Made with 6 simple ingredients, this salad gives low-carb lovers another option to enjoy at a BBQ or picnic. The cauliflower florets are baked in the oven until tender and develop a delicious roasted flavor. Full of color and texture, this salad is sure to satisfy your guests. On the 1:1:1 Diet, this salad counts as your FAT.
- 2 large heads of cauliflower chopped into florets (6 cups)
- 2 tbsp. avocado oil
- 3/4 cup celery finely chopped (you can add as much as you would like)

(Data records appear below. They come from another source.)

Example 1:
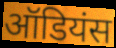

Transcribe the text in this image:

ऑडियंस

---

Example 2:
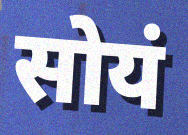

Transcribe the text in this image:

सोयं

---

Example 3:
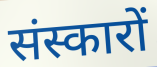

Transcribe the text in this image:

संस्कारों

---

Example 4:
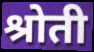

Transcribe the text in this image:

श्रोती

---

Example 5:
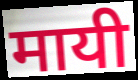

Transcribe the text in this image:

मायी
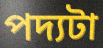
পদ্যটা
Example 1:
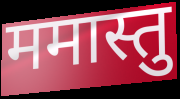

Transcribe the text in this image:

ममास्तु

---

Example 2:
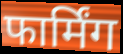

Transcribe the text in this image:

फार्मिंग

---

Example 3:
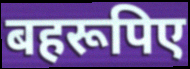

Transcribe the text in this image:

बहरूपिए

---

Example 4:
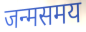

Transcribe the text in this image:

जन्मसमय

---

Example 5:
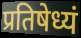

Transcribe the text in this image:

प्रतिषेध्यं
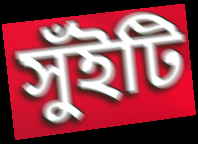
সুঁইটি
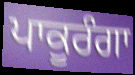
ਪਾਕੂਰੰਗਾ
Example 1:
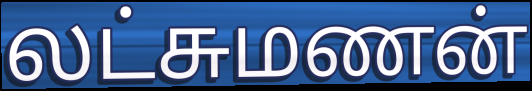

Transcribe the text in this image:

லட்சுமணன்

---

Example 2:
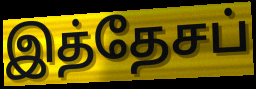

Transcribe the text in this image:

இத்தேசப்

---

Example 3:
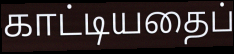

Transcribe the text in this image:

காட்டியதைப்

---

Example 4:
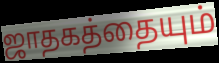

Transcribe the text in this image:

ஜாதகத்தையும்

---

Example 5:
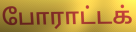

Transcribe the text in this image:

போராட்டக்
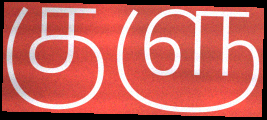
குளு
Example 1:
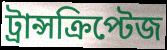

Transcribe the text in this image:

ট্রান্সক্রিপ্টেজ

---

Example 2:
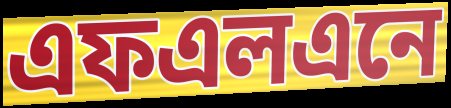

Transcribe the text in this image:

এফএলএনে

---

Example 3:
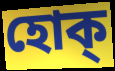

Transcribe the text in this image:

হোক্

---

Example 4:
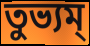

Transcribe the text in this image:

তুভ্যম্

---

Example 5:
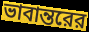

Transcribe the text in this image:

ভাবান্তরের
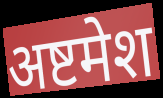
अष्टमेश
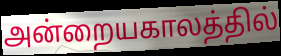
அன்றையகாலத்தில்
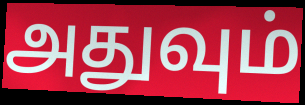
அதுவும்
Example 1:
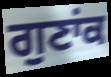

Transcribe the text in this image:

ਗੁਣਾਂਕ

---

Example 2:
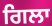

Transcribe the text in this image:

ਗਿਲਾ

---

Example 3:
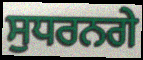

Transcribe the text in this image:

ਸੁਧਰਨਗੇ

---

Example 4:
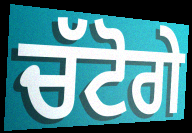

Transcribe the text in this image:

ਚੱਟੋਗੇ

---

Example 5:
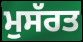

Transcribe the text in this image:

ਮੁਸੱਰਤ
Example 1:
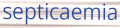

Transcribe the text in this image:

septicaemia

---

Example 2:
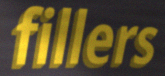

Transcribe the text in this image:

fillers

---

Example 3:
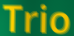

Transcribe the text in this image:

Trio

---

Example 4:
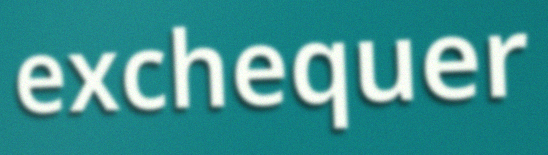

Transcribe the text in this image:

exchequer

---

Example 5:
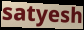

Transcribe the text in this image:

satyesh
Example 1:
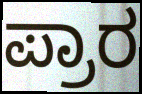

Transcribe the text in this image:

ಪ್ರಾರ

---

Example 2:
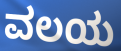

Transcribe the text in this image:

ವಲಯ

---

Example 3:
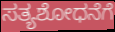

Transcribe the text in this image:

ಸತ್ಯಶೋಧನೆಗೆ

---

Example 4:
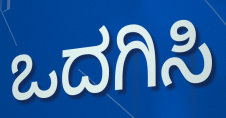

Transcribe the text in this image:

ಒದಗಿಸಿ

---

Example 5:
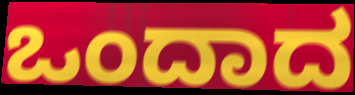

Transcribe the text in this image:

ಒಂದಾದ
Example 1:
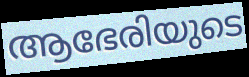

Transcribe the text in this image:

ആഭേരിയുടെ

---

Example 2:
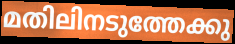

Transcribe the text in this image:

മതിലിനടുത്തേക്കു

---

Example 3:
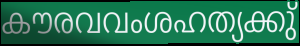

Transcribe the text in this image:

കൗരവവംശഹത്യക്കു്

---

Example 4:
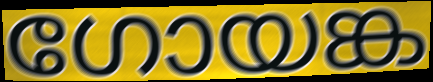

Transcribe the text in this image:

ഗോയങ്ക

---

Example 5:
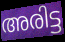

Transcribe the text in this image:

അരിട്ട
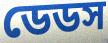
ডেডস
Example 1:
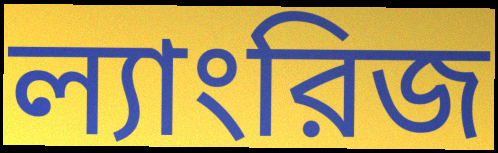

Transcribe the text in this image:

ল্যাংরিজ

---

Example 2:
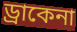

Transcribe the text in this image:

ড্রাকেনা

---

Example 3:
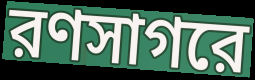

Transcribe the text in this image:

রণসাগরে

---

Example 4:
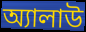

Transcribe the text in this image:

অ্যালাউ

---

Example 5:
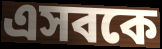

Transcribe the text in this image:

এসবকে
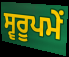
ਸ੍ਵਰੂਪਮੇਂ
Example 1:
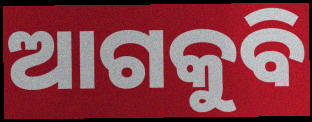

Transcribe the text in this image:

ଆଗକୁବି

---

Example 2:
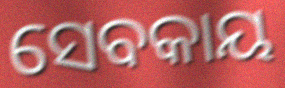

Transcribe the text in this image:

ସେବକାୟ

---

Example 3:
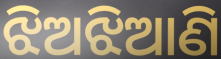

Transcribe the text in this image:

ଝିଅଝିଆଣି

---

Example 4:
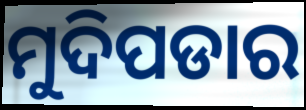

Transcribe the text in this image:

ମୁଦିପଡାର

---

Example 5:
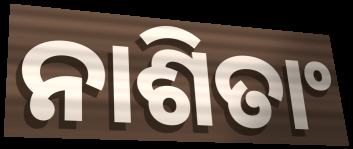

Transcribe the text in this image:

ନାଶିତାଂ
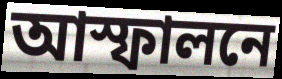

- 1/4cup red onion finely diced
- 3tbsp chives finely chopped
- 3tbsp parsley finely chopped
- 1 tbsp. garlic seasoning
- 1.5 cups avocado oil mayo
- ¼ cup chopped pickles/relish
- ¼ cup Dijon mustard
- 5 tsp. salt
- Preheat the oven to 350 degrees
- Cut the head of cauliflower into florets and place on a baking sheet or parchment paper. Drizzle the cauliflower with olive oil or avocado oil, sprinkle garlic seasoning, and bake in the oven for 20 minutes until the cauliflower is tender and slightly golden in color.
- Make the dressing in a separate bowl by combining the avocado oil mayo, pickles, and Dijon mustard, and whisk together.
- Once the cauliflower is tender, remove from the oven and allow to cool before transferring to a salad bowl.
- Combine roasted cauliflower with the dressing and toss.
- Pour red onion, celery, some chives, and parsley into the salad bowl. Mix well.